-- Exercise passage --
I taught my son when he was little to open up when I asked what's in his mouth, in case he ever was choking on something... But it made for good entertainment when he was eating un-smashed peas and they all started to roll out. Off topic but a good memory.

Maybe you need more mantids to take care of all those flies, Rebecca


----------



## hibiscusmile (Jan 28, 2012)

That's a good saying Phil! but my son has a better one,..... I cant fix it , it's broke :donatello: 

yea, more mantis, thats the answer!

peas rolling out, I can see it now!


----------



## Mvalenz (Jan 28, 2012)

UPDATE:

Nothin yet. My room smells like a banana bread factory though. Yummy


----------



## Psychobunny (Feb 3, 2012)

I'm lazy, so I just buy this stuff;

http://www.store.repashy.com/superfly-32-oz-bag-two-pounds.html

It's cheap, has everything already in it. Just add hot water and stir.

It smells good too


----------



## Mvalenz (Feb 3, 2012)

-- Data below --
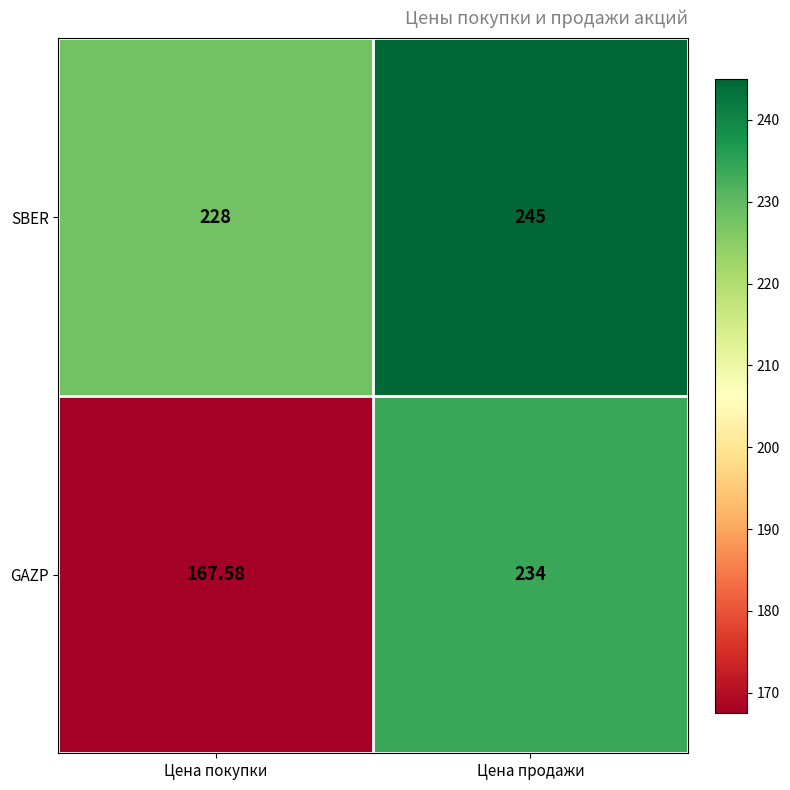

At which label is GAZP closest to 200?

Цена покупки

-- Task goal --
Please say what Mvalenz's room smells like, according to the forum thread.

-- Exercise output --
A banana bread factory.